Somewhere in the rear of the hall, someone let out a slow sigh; that was enough. He turned, fingernails cutting into his palms, and made for the corridor.

Hallways, stairways, breezeways: he paced on stone, on thatch, perhaps the same way more than once without noticing. He tried door-handles as he encountered them, found most of them locked. At last he gave an indifferent shove to a pair of double-doors he vaguely recognized, and stopped in curious surprise as they swung open.

It was familiar after all. Even in the faint hallway torchlight, he could not mistake the great Round Table inside the room.
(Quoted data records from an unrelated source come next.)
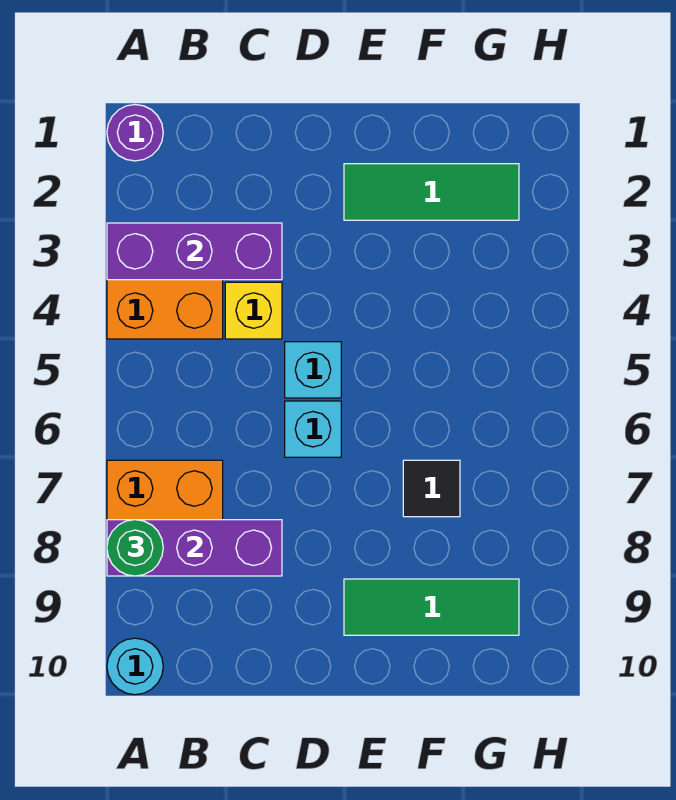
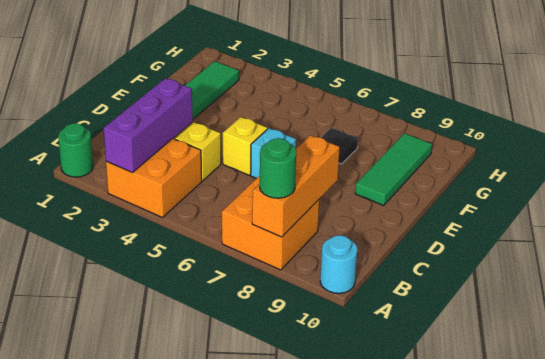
purple round brick A1 level 1 -> green round brick A1 level 1
purple brick A8:C8 level 2 -> orange brick A8:C8 level 2
cyan brick D5 level 1 -> yellow brick D5 level 1

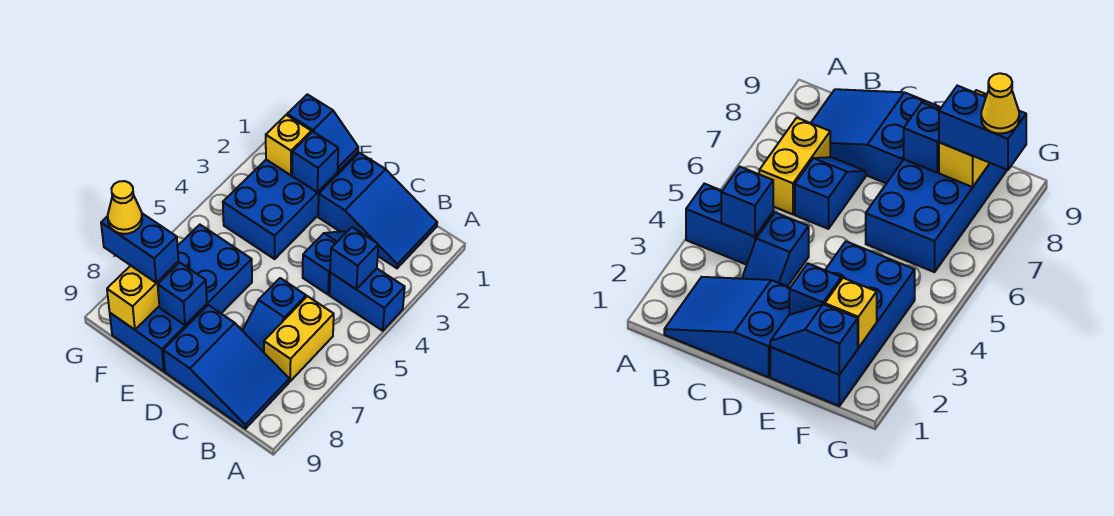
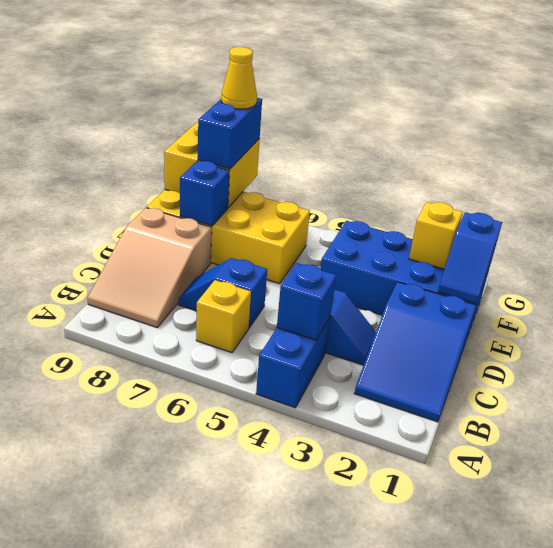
yellow brick B6:B7 level 1 -> yellow brick B6 level 1
blue slope B8:D9 level 1 top D -> tan slope B8:D9 level 1 top D
blue brick E2 level 2 -> none
blue brick E6:F9 level 1 -> yellow brick E6:F9 level 1
yellow brick F8:F9 level 2 -> yellow brick F8:G9 level 2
Not as if you've sat there very long.

Still, it was another place to go, and so he stepped inside. Every place had its own name — here was Bedivere, here Pellinore, name after name from lays he had heard as far away as the Orkneys. Chair by chair, Agravaine circled the Table, searching for his own name — not easy to find among the multitude.

He found it by spelling out the letters, stopped, and glanced up. Behind one of the chairs, not too far away, a figure rested, both arms crossed, against the upright back.

"Good evening, brother," it said.

Gawain? No, the voice was wrong — too mellow for his brash older brother. Nor Gaheris, his mirror-voice, and not quite right for Gareth either. If not them —

"Mordred?"

Agravaine blinked, stared, and picked out a few features in the dim light. The pale, foxlike face was easy to make out, hovering behind the tallest of the chairs: Arthur's chair.

"What are you doing here so late?" Agravaine asked, words thin against the dead air.

Mordred leaned back, curling his hands over the top of the chair. "Just imagining what it must be like, seeing this place from the king's perspective, with the responsibilities of a king on one's shoulders." He paused, cocked his head to the left. "Unless I mistake myself, something weighs heavily on you, too, brother."

Agravaine nudged his own chair back with a heel and sank into it, arms crossed on the Table. "I don't — know — I mean, not quite — how to put it." He stared down at one wrist, clutching his elbows with either hand.

"Shh," Mordred said, and the whispery rush of it came back from every corner of the room, a dozen soothing tones. "You can tell me. I'll listen, and I won't interrupt."

Agravaine glanced up from his seat. Mordred was still standing, angled across the Table, just watching him, waiting. He actually looked interested. Concerned, even.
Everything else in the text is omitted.